Policy

In the House, Full Speed Ahead on Defense Spending

House Armed Services Chairman Mac Thornberry, R-Texas, wants to increase defense spending. It might not be that simple. (Bill Clark/CQ Roll Call File Photo)

House Armed Services Chairman Mac Thornberry says he is “moving forward” to mark up a fiscal 2018 defense authorization bill the week before the Independence Day recess at about $705 billion.

But, the Texas Republican said, talks are ongoing among senior lawmakers and it is “possible” there could be “some adjustment” to that amount.

“If, in the next several days, we get Budget and Appropriations and our committee on the same page, which includes not just what we spend this year but the next several years, our folks would look at it,” he told reporters on Thursday.

For now, then, Thornberry is setting up a defense policy measure (HR 2810) that would authorize spending $640 billion for the base budget and, he revealed, about $65 billion for war accounts.

The $705 billion total would be $37 billion more than the president requested. More importantly, the base budget figure is $91 billion more than the budget cap in law allows.

The cap in law applies to appropriators, not authorizers like Thornberry, he noted.

The upshot is that, barring a major new budget deal in the very near future that is orders of magnitude friendlier to the Pentagon than any that has happened so far, Thornberry’s measure will effectively represent a pie-in-the-sky wish list more than an authorization of likely spending levels.

Thornberry said he could not countenance recommending a smaller defense budget. He underscored the bill’s higher pay raise for troops; its requirements for a larger Army, Navy and Air Force; its proposals to streamline Pentagon acquisitions; its stress on improving readiness; and its authorization of more spending on missile defense and shipbuilding than the administration sought.

He also pointed to the fact that it would authorize increased spending for cyber programs, Asia-Pacific defenses and restocking inventories of key munitions.

He noted, too, that the full committee bill does not authorize another round of base closures.

Thornberry also outlined parts of the bill that had not been previously disclosed.
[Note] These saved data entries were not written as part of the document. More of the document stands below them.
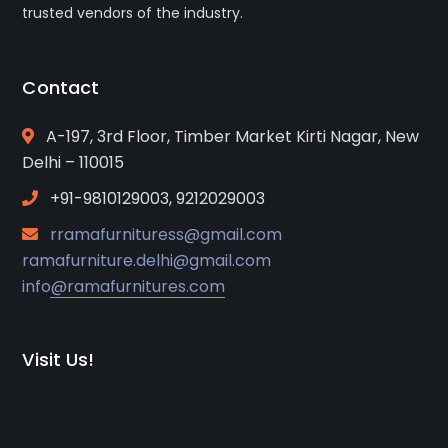
trusted vendors of the industry.
Contact
A-197, 3rd Floor, Timber Market Kirti Nagar, New
Delhi – 110015
+91-9810129003, 9212029003
rramafurnituress@gmail.com
ramafurniture.delhi@gmail.com
info@ramafurnitures.com
Visit Us!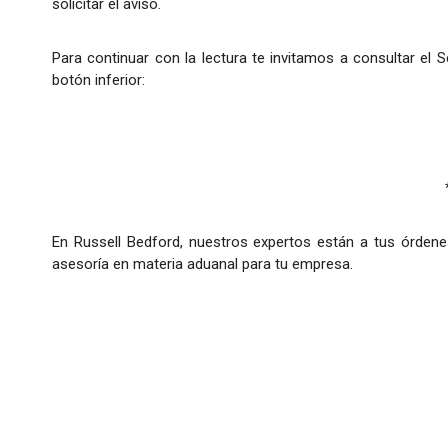
solicitar el aviso.
Para continuar con la lectura te invitamos a consultar el 
botón inferior:
En Russell Bedford, nuestros expertos están a tus órdene
asesoría en materia aduanal para tu empresa.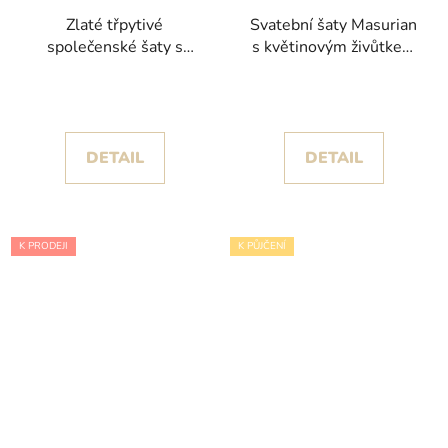
Zlaté třpytivé
Svatební šaty Masurian
společenské šaty s
s květinovým živůtkem
rozparkem LILEA
kolekce Pronovias
DETAIL
DETAIL
K PRODEJI
K PŮJČENÍ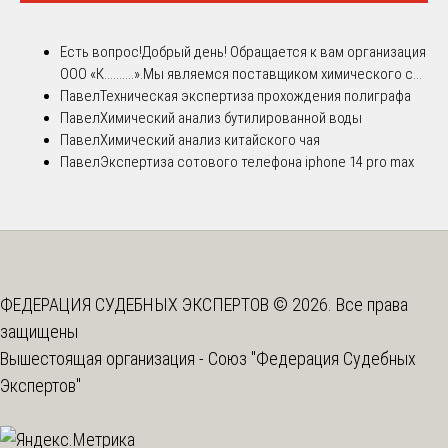
Есть вопрос!
Добрый день! Обращается к вам организация
ООО «К..........».Мы являемся поставщиком химического с...
Павел
Техническая экспертиза прохождения полиграфа
Павел
Химический анализ бутилированной воды
Павел
Химический анализ китайского чая
Павел
Экспертиза сотового телефона iphone 14 pro max
ФЕДЕРАЦИЯ СУДЕБНЫХ ЭКСПЕРТОВ © 2026. Все права
защищены
Вышестоящая организация -
Союз "Федерация Судебных
Экспертов"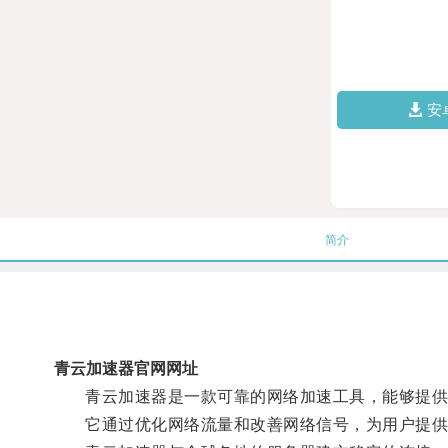
安
简介
青云加速器官网网址
青云加速器是一款可靠的网络加速工具，能够提供
它通过优化网络流量和改善网络信号，为用户提供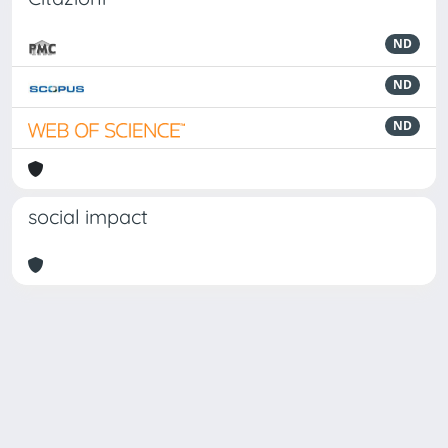
ND
ND
ND
social impact
Powered by
IRIS
-
about IRIS
-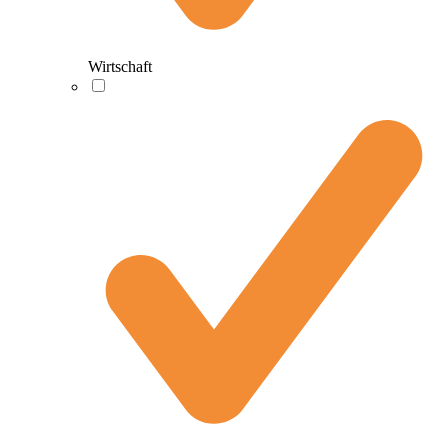
Wirtschaft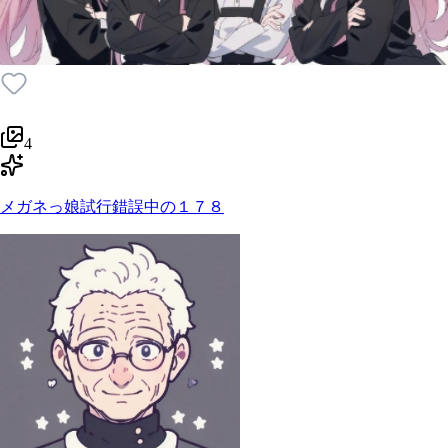
4
メガネっ娘試行錯誤中の１７８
The roughly $65 billion war authorization had not been confirmed, though it does not come as a surprise. He acknowledged the figure could change based on changes to troop levels in Afghanistan, among other possible variables.

Thornberry also revealed that the measure would require that the European Defense Initiative, a program to bolster U.S. and allied forces in Eastern Europe, would move to the base budget from the overseas account. He said the change reflects the fact that the initiative is an abiding program.